This article first appeared in the St. Louis Beacon, July 11, 2013: An ounce of prevention may be worth a pound of cure, but finding money for prevention can be elusive when it comes to health care. Case in point is what is happening with the federal health reform law. Unprecedented spending to prevent illness and improve public health is one key promise of the Affordable Care Act.
That’s why $18 billion had been set aside for a newly created Prevention and Public Health Fund under Title IV of the law. Its goals include relying on innovative public health policies to address problems such as obesity and tobacco use.
But typical of the roller-coaster history of ACA, some of the money for this part of the program is being shifted, raising concerns that public health spending will be undermined in future years.
On the one hand, the administration continues to press ahead on key medical provisions of ACA, a move that is welcome by many. On Wednesday, for example, it announced $150 million in grants to health centers nationwide for outreach activities to help the uninsured get coverage through insurance exchanges. Funding includes $2.9 million for Missouri to assist an estimated 62,000 residents; Illinois is getting $6.1 million to help roughly 195,000.

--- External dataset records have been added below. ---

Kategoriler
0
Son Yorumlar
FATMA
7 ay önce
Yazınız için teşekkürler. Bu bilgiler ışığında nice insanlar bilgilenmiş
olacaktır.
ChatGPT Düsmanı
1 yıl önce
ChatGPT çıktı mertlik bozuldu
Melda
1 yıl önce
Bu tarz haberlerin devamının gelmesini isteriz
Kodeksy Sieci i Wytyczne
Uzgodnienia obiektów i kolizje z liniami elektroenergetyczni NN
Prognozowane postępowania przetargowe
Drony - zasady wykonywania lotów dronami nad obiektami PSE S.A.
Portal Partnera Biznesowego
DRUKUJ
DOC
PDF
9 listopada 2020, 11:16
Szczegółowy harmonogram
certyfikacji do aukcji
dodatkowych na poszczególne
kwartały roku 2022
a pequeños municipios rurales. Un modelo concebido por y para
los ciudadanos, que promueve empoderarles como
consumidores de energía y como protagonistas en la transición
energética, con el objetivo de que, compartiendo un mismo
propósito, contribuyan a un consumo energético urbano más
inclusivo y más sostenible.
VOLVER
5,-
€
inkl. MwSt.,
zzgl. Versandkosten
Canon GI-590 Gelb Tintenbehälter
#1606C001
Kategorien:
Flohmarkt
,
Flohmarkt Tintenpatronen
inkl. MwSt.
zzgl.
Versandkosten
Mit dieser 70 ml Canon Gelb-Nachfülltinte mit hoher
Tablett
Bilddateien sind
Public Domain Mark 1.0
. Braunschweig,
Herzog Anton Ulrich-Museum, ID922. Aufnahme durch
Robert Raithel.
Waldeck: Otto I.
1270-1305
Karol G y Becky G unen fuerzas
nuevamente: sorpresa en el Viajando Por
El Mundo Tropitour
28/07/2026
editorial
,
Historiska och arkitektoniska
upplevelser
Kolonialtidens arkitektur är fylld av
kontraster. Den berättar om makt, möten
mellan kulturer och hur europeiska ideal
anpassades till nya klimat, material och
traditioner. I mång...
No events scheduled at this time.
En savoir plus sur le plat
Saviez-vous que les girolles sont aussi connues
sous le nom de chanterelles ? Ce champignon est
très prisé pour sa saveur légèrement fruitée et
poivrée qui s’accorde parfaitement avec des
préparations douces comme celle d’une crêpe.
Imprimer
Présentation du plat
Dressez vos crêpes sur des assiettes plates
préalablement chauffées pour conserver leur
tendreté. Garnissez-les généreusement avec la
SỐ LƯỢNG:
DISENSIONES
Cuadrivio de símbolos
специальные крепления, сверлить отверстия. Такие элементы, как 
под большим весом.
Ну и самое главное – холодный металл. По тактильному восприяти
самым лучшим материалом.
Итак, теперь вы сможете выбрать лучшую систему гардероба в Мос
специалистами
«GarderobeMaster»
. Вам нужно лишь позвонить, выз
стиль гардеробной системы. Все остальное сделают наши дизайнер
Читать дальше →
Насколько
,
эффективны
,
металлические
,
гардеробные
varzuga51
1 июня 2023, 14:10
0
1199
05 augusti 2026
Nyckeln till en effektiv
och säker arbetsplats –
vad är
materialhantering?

On the other hand, the news is not all good for the new public health fund even though prevention is regarded as one key to reducing both medical cost and avoidable illness. Examples of prevention programs financed by the fund in 2011 included:
- $222 million for preventing heart disease, some forms of cancer and other conditions by reducing tobacco use, obesity and health disparities.
- $180 million for expanding immunization services, strengthening employer wellness programs and helping communities coordinate and integrate primary care services into community mental health programs.
The first chunk of money taken from the fund for non-prevention purposes occurred late last year when the Obama administration and Congress agreed to use $6.2 billion from the fund for other purposes over a nine-year period. The reduction was used to offset pending cuts in Medicare payments to physicians. This year, HHS is taking another $500 million from the fund, partly to underwrite insurance exchange activities.
Developments like these are raising concerns that most of this money might never get used for its intended focus on public health issues, says the American Public Health Association. That view is shared by Thomas McAuliffe, policy analyst at the Missouri Foundation for Health. He remains a champion of ACA, even though he and others note that the administration has delayed for a year the provision that companies with 50 or more full-time workers offer their workers medical coverage costing no more than 9.5 percent of a worker’s wages.
"The exchanges are moving along,” McAuliffe says. “Think about it (ACA) as a puzzle coming together. I think that’s where the feeling that it’s haphazard comes in. But it’s all moving in the right direction.”
He then says, “The most troubling part of this (ACA) law is in the latter pages where there are social media campaigns, outreach for better health literacy, better health education for people to reduce diabetes and those kinds of things.”
When reading further, he says, some of those provisions are listed as “authorized not appropriated,” meaning Congress has to authorize the money to be spent on the programs.
“And many of those programs may never be realized because, given the fiscal constraints we’re already under, money may not be there for these programs.”
The shifting of funds from one worthy program to another, as the administration and Congress did last year, seems to underscore his concern.
“One of the big challenges is how much of this law gets fully implemented. I’m not talking about the kind of marquee things like the exchange or the insurance subsidies.”
Instead, he’s thinking about items beyond medical care, such as wellness programs and workforce development, that might get lost or remain unfunded. “They may be very good public health components, but they may not get actualized.”
He says public attention is focused mainly on the first 200 to 300 pages of the law that focus on “the subsidies and exchanges, the sexy things we talk about. No one talks about the prevention trust fund.”